RICHMOND, Va. -- Six people who recently traveled to the United States after fleeing the Taliban in Afghanistan have been diagnosed with measles, officials said Tuesday.
The cases in Virginia and Wisconsin are being reported four days after the U.S. halted in-bound flights of Afghan evacuees following the discovery of a few cases of measles among new arrivals.
One case was confirmed Sept. 5 at Fort McCoy, an army base in western Wisconsin that is temporarily housing 8,000 people as they prepare to settle throughout the country.
Cheryl Phillips, a spokeswoman for a task force overseeing the refugees at Fort McCoy, said one person showed symptoms Sept. 4 after arriving at the base earlier that day.
The person was placed in isolation and others who were potentially exposed were quarantined and given measles vaccinations, Phillips said.
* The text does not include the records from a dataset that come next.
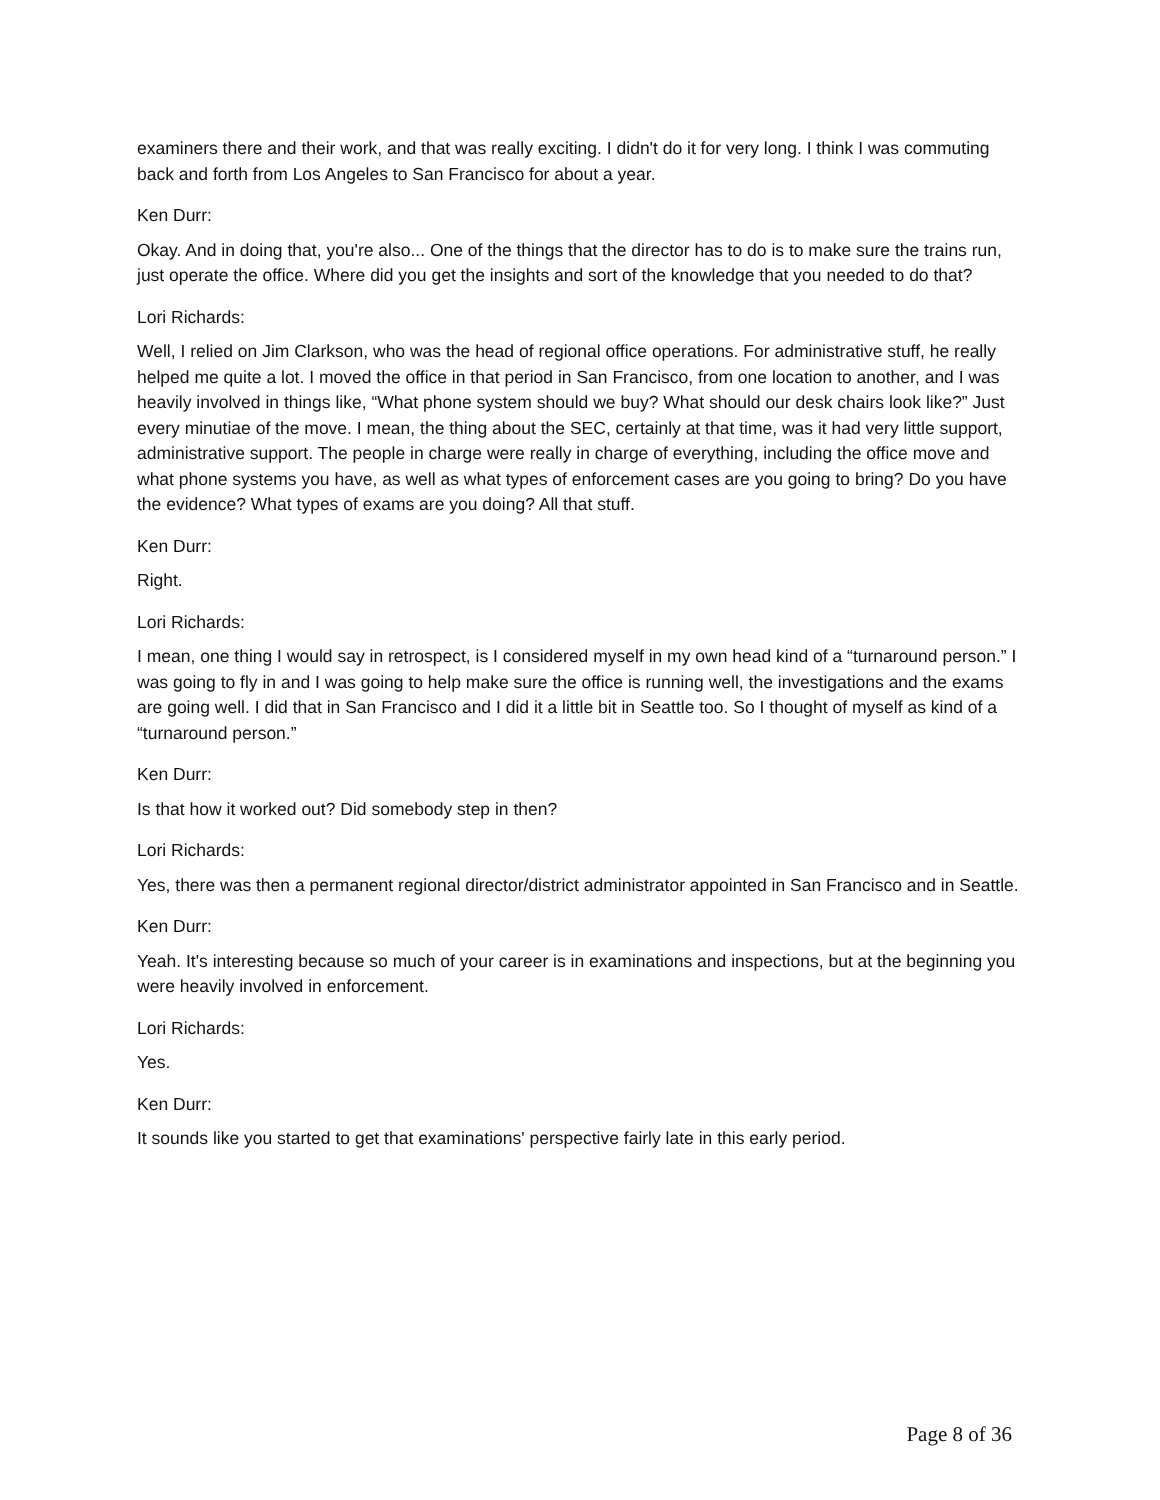examiners there and their work, and that was really exciting. I didn't do it for very long. I think I was commuting back and forth from Los Angeles to San Francisco for about a year.
Ken Durr:
Okay. And in doing that, you're also... One of the things that the director has to do is to make sure the trains run, just operate the office. Where did you get the insights and sort of the knowledge that you needed to do that?
Lori Richards:
Well, I relied on Jim Clarkson, who was the head of regional office operations. For administrative stuff, he really helped me quite a lot. I moved the office in that period in San Francisco, from one location to another, and I was heavily involved in things like, “What phone system should we buy? What should our desk chairs look like?” Just every minutiae of the move. I mean, the thing about the SEC, certainly at that time, was it had very little support, administrative support. The people in charge were really in charge of everything, including the office move and what phone systems you have, as well as what types of enforcement cases are you going to bring? Do you have the evidence? What types of exams are you doing? All that stuff.
Ken Durr:
Right.
Lori Richards:
I mean, one thing I would say in retrospect, is I considered myself in my own head kind of a “turnaround person.” I was going to fly in and I was going to help make sure the office is running well, the investigations and the exams are going well. I did that in San Francisco and I did it a little bit in Seattle too. So I thought of myself as kind of a “turnaround person.”
Ken Durr:
Is that how it worked out? Did somebody step in then?
Lori Richards:
Yes, there was then a permanent regional director/district administrator appointed in San Francisco and in Seattle.
Ken Durr:
Yeah. It's interesting because so much of your career is in examinations and inspections, but at the beginning you were heavily involved in enforcement.
Lori Richards:
Yes.
Ken Durr:
It sounds like you started to get that examinations' perspective fairly late in this early period.
Page 8 of 36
The Virginia Department of Health initially said Friday that three people who arrived from Afghanistan had been diagnosed with the measles in northern Virginia. The agency said it was informing people who risked possible exposure at places that included Dulles International Airport and two local hospitals.
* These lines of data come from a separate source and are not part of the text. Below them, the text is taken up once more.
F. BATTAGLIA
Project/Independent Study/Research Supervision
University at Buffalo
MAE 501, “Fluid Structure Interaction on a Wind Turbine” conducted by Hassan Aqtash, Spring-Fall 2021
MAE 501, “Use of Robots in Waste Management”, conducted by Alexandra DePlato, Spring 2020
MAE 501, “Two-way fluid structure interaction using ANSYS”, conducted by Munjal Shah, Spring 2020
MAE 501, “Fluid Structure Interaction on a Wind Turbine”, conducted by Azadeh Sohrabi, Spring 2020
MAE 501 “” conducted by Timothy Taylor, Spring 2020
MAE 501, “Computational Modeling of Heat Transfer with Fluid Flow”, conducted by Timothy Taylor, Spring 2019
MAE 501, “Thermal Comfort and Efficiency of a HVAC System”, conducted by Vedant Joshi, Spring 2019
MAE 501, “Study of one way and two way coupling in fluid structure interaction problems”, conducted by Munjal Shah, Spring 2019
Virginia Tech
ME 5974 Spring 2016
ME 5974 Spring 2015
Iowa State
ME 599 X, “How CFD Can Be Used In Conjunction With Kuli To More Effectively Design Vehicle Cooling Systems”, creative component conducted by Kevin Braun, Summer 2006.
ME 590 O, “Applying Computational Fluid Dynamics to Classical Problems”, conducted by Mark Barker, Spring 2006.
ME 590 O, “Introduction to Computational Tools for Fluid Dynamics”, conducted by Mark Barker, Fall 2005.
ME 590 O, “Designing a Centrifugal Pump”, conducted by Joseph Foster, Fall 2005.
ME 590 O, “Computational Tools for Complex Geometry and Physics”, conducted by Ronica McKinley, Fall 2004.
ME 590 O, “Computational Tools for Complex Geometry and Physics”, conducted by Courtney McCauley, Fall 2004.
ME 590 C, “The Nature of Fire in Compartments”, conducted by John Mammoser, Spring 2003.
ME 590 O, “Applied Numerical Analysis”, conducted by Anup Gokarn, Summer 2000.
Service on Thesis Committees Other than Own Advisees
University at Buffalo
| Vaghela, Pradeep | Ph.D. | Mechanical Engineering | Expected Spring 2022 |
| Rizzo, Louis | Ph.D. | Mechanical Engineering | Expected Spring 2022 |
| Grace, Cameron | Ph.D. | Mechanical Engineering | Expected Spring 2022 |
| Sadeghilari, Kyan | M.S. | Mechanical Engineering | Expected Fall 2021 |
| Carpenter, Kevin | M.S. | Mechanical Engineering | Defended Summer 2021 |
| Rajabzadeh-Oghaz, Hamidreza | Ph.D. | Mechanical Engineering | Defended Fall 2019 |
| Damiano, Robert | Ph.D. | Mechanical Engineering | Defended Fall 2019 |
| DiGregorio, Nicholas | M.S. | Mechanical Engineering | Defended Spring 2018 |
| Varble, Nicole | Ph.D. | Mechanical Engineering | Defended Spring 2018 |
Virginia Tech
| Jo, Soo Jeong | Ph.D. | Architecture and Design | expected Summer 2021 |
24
The agency updated its count of measles cases to five in a news release Tuesday. Health officials said they were working to notify people potentially exposed at an unidentified Richmond hospital as well as Fort Pickett, an Army National Guard base southwest of Richmond that is providing temporary housing to recently arrived evacuees.
Measles is a highly contagious disease that can be spread through coughing, sneezing and contact with droplets from the nose, mouth or throat. Most Americans are vaccinated against it as children.
White House press secretary Jen Psaki said Friday that all arriving Afghans are required to be vaccinated for measles as a condition of entry into the U.S. She said immunizations are being administered at military bases in the U.S., while officials are also exploring measures to vaccinate people while they're still overseas.
The measles cases in Virginia and Wisconsin have been reported in the wake of the U.S. government halting U.S.-bound flights of Afghan evacuees Friday. The decision was made by U.S. Customs and Border Protection on the recommendation of the Centers for Disease Control and Prevention.
Psaki said Friday that the halt stemmed from the discovery of measles among four Afghans who had arrived in the United States.
The development had American officials overseas Friday removing from planes Afghan families who already had struggled through a grueling, dangerous escape to safety after Kabul fell to the Taliban on Aug. 15. Afghans faced Taliban checkpoints and crushing crowds to enter the Kabul airport. A suicide attack at an airport gate killed 169 Afghans and 13 U.S. military members.
A government document viewed by The Associated Press said the halt would “severely impact” operations at Ramstein Air Base in Germany, one of the biggest transit sites. It also said U.S.-bound flights would stop from the U.S. al-Udeid base in Qatar.
Many thousands of Afghan evacuees airlifted out of Kabul are still en route to new homes in the United States. Some face relocation for further screening in Kosovo.